Yes, I painted every. single. thing. Cabinets, doors, baseboards, crown molding, walls, furniture. Just me, with some periodic help from family members. Can anyone say, “striving”?

It was striving, but it was that striving that led me to being able to rest in Him. In many ways the house renovation time was incredibly cathartic. I had hours upon hours, three inches away from the wall while painting a line, to let my mind relax, and to pray. My hands stayed busy but my heart and mind were able to decompress from months of incessant spiritual and emotional grappling. Instead of doing so much processing (and talking and writing), I did more listening. More listening, more thanking, more loving this God who is so much more magnificent and whose plan is much grander than merely giving me momentary happiness. The house renovations provided me the perfect opportunity to mentally and emotionally rest, to worship, and create beauty – and out of it came a newfound love for my Jesus.

Isaiah 58:11 says, “The Lord will guide you always; he will satisfy your needs in a sun-scorched land and will strengthen your frame. You will be like a well-watered garden, like a spring whose waters never fail.” He has strengthened my frame, even in my sun-scorched land, and I am able to face the future with joy. I see the bigger picture, now, and my vision is no longer confined to simply life on this earth. I approach each day with an awareness of eternity and of God’s phenomenal love and grace that I never had before. I am no longer working so hard to reconcile God’s truths with my experience; I have been released to rest within those truths.

The physical labor of a home renovation was simply the next step of a process that began with Dominic’s birth and death, in Christ’s renovation of my heart. 2 Corinthians 3:18 says, “And we all, who with unveiled faces contemplate the Lord’s glory, are being transformed into his image with ever-increasing glory, which comes from the Lord, who is the Spirit.” As we are transformed into His image, be it through suffering, pain, or anything else, we experience ever-increasing glory. No, God doesn’t exist to make us happy. But He seeks to give us so much more than mere happiness –

He seeks to give us a share of His glory.

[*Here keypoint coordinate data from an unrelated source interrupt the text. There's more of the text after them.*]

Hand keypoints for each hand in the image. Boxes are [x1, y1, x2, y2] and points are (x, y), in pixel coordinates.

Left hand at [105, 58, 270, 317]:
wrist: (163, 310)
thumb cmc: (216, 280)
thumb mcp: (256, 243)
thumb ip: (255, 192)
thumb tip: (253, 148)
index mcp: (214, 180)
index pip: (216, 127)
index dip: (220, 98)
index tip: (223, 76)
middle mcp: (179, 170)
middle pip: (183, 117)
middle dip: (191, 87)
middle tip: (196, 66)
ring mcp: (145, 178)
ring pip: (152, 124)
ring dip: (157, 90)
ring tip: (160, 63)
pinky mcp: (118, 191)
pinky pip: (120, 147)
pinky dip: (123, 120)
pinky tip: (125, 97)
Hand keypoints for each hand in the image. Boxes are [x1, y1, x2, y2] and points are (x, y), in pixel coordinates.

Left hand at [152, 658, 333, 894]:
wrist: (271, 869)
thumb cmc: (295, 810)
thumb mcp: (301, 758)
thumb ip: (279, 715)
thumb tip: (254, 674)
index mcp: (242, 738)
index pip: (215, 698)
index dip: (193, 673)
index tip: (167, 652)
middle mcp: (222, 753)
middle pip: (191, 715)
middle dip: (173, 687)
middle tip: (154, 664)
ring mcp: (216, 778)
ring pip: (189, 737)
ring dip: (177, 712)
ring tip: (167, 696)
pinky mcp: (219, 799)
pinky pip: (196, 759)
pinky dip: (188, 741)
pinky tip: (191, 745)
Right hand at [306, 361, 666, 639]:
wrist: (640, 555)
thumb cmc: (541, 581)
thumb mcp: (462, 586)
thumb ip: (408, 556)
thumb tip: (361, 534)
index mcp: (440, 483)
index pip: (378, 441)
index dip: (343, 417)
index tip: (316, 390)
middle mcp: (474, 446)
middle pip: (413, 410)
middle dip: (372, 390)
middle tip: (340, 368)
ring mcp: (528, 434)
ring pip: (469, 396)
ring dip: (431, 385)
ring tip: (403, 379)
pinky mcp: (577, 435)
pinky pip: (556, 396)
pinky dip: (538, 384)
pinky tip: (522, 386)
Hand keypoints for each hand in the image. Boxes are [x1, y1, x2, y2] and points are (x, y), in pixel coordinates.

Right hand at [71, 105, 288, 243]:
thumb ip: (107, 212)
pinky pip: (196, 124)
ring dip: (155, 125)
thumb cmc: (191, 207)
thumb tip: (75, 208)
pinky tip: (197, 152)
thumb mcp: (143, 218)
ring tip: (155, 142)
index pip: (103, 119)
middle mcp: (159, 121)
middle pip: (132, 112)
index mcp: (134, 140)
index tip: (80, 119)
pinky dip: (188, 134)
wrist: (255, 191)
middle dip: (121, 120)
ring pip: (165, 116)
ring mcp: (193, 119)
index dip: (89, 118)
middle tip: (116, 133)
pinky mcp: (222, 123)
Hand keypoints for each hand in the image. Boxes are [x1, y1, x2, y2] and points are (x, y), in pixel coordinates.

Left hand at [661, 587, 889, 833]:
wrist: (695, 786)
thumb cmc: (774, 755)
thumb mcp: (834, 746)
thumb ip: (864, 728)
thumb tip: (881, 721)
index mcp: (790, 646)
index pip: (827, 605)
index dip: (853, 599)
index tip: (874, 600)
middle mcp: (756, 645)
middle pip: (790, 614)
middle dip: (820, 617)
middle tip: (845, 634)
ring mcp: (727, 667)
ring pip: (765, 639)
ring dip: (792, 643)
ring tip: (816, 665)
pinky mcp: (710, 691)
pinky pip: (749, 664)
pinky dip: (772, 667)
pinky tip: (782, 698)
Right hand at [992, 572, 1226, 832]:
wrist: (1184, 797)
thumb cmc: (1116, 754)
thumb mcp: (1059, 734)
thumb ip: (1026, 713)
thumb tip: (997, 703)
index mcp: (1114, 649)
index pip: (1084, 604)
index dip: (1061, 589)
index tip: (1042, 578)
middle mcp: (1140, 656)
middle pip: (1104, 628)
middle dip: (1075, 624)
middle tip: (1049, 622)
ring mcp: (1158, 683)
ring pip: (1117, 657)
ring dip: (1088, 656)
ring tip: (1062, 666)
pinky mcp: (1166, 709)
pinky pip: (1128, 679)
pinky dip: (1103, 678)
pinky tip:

It is a share of His glory that allows me, a little more than two years after my son’s death, to wake up in the morning thanking Him rather than wallowing in self-pity. It is a share of His glory that brings me to revel in the time I have with the two children I have, rather than grieve over the loss of the one I don’t. It is a share of His glory that gives me hope in the future even though we have not conceived any more children. It is a share of His glory that fills me with assurance of God’s fundamental goodness and loving sovereignty, no matter what I may face in the future. Glory is better than happiness. And, I am learning, glory comes to us most effectively through suffering.

Our new house is now complete – the renovations are finished, and I couldn’t be more thankful for my beautiful home that we were truly able to make our own. We now have the space we have needed, and every detail is just the way we want it. The space reflects our interests and desires, and we can rest, relax, enjoy one another, feel secure, and create memories. Months of difficult renovations have provided us with the space that perfectly meets our needs.

But there has been more than just a physical home renovation going on in my life.

Psalm 127:1 says, “Unless the Lord builds the house, the builders labor in vain.”

I will admit it, I have had more than a few issues with the way The Lord was building my house, along this journey. I’ve even fought to prevent His construction. And certainly the house isn’t done yet. But it’s been renovated enough that I am beginning to glimpse, now, what it’s going to look like when He’s finished – and I’m realizing that this house is ever so much grander than I could have possibly imagined. It is, in fact, breathtaking beyond my wildest dreams.

I’m better about letting Him build the way He wants, now – painful hammering, wall destruction, and all. Why? Because I see that every house must go through renovations to become useful, to become beautiful, to reach its full potential.

And because I know the glory that awaits me in this house, when it’s finished – will truly be worth it all.